The miracle of the rainbow maker

| 6-01-2022, 16:44 | English


 


In practice, this means that the diamond-like object hanging under the colorful gear box will slowly rotate as soon as sunlight hits the box. The chance of this is even greater if the box is stuck to a south-facing window with a suction cup. Once spinning the diamond, which Kikkerland throws it Swarovski Crystal calls, colorful, mobile spots on walls and cupboards: solar spectra as you would never make them yourself. A feast for the eyes and that it makes you mad is nonsense.

Gradually it becomes apparent that the diamond always rotates in the same direction and always makes exactly 3 rotations per minute, whether it receives a lot of or little sunlight. It spins at 3 rpm or it doesn’t spin. How does this work, you want to know, but you don’t get to hear about it from the American patent. It describes how Kikkerland got his great idea and what you can expect from the invention, and it focuses further on the operation of the light-refractory crystal, the refractory crystal, but without telling what it consists of: glass or ordinary plastic. The patent is very short about the drive of the crystal: there is a photovoltaic cell, an electric motor and a transmission. That’s it.

Untouchable diamond

The crystal is made of glass, which was quickly demonstrated. It weighs 14 grams and was found to have a volume of 4.5 ml when immersed in a graduated cylinder. This brings the specific mass to 3.1 g/cm3, well outside the range of conventional plastics, but within that of special glass types. Acetone did not affect the diamond nor could it be scratched.

The plastic cogwheels of the gear train that turns the diamond resemble the gears you see in classic timepieces. Two gears, one large, the other small, are always mounted concentrically on each other. The teeth of a small wheel always drive the teeth of a large wheel next to it.

It is a tried and tested method of creating deceleration while still exerting considerable forces with modest power. The train starts high in the box with a 12-tooth gear mounted on a coarse, round metal disc that runs at breakneck speed when in full operation. Its teeth mesh between the 40 teeth of a pink wheel next to it, which in turn engages with its 12 teeth on an orange wheel with 50 teeth. And so forth. The gear ratios range from 2:1 to 4.5:1. The train ends at the bottom with an angled 1:1 transmission by means of bevel gears with 18 teeth each. They rotate at the mentioned 3 rpm. Counting your teeth, you can see that the small wheel spins 130 to 155 times faster than the diamond. There is not much more to say about it. Obviously the sprockets are not made specifically for the Rainbow Maker, as some sprockets are not used.

Metal disc with 12 teeth

The Rainbow Maker’s wonder lies in the fast-spinning metal disc with those 12 teeth, right next to a coil of fine copper wire. How that gets into motion was a mystery that a long time ago a similar configuration had been encountered when dismantling a HEMA quartz clock. For the occasion, such a clock has again been taken apart.

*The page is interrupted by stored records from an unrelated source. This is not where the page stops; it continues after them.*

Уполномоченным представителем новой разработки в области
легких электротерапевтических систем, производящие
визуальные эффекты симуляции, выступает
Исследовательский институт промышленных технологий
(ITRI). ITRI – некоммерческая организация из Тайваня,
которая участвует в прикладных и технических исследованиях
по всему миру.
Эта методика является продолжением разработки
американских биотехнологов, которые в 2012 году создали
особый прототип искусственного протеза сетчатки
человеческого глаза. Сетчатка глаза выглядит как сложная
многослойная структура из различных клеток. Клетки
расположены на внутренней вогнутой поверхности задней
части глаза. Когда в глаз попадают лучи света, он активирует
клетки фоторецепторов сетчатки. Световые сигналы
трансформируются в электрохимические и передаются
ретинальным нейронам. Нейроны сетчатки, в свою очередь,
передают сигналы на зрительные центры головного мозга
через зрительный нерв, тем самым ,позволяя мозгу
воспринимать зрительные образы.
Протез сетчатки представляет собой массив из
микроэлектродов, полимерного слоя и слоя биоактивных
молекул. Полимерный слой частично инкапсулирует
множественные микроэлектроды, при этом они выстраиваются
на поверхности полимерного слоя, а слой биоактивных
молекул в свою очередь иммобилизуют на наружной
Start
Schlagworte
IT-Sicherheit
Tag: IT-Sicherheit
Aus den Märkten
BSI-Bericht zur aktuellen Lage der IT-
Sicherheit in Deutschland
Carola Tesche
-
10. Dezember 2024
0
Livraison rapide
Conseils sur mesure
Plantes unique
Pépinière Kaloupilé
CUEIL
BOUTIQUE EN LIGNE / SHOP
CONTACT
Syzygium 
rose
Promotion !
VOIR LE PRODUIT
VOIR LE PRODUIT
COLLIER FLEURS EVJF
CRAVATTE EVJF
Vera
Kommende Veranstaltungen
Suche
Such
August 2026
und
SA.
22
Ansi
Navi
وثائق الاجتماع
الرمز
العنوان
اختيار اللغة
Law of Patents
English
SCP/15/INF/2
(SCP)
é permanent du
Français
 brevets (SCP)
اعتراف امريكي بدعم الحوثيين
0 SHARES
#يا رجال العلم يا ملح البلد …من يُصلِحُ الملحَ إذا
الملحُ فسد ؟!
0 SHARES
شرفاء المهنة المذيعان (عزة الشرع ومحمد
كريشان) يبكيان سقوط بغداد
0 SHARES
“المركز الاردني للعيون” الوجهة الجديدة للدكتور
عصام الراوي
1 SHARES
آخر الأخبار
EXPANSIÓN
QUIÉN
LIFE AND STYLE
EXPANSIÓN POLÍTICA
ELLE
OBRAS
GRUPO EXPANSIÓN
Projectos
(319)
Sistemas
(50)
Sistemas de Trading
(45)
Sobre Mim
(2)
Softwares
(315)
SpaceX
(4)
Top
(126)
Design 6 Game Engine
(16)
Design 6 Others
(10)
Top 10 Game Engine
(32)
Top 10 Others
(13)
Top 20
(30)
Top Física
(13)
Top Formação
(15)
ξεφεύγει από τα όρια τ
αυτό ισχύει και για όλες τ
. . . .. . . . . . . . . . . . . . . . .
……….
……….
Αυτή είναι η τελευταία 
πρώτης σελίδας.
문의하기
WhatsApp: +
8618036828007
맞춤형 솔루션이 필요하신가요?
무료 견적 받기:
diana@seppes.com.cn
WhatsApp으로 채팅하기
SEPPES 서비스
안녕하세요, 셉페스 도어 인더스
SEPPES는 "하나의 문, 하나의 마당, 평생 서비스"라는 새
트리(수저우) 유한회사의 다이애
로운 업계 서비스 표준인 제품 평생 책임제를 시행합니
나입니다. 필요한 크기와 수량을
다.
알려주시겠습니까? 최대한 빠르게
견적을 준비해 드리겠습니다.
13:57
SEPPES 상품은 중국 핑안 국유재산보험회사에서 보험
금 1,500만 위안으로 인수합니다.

And indeed. It turns out that analog quartz clocks are driven by a so-called stepper motor, a Made-type stepping motor to be precise. The hard-spinning metal disk (the ‘rotor’) is a permanent magnet that reacts to the changing magnetic field around the current coil right next to it and takes over its frequency in the process. It is in the Rainbow Maker around 6 to 8 hertz. The changing field round the coil is created by an alternating current in the coil.

How do you convert the direct voltage of a solar panel into an alternating current in a current coil? Well, like a clock does with the DC voltage of a battery. In quartz clocks, the desired alternating voltage is derived with the help of an electronic circuit (as an ‘integrated circuit’ hidden under a drop of black resin) from the very precisely adjusted vibration of the famous quartz crystalthat gave the clock its name. Quartz has piezoelectric properties: it reacts to shape change with the development of an electrical voltage, but also vice versa. With electronic assistance, it can simultaneously maintain a mechanical and electrical vibration in a kind of vicious circle.

The quartz crystals are contained in the form of mini tuning forks in vacuum-sealed metal tubes and the Rainbow Maker has a tube exactly like the HEMA clock. The small printed circuit board that is glued to the power coil also contains a drop of black resin. Nothing more, nothing less. Thus, the suspicion arose that the Rainbow Maker is composed of the parts of an analog quartz clock. To which there is no objection, of course. Just convenient.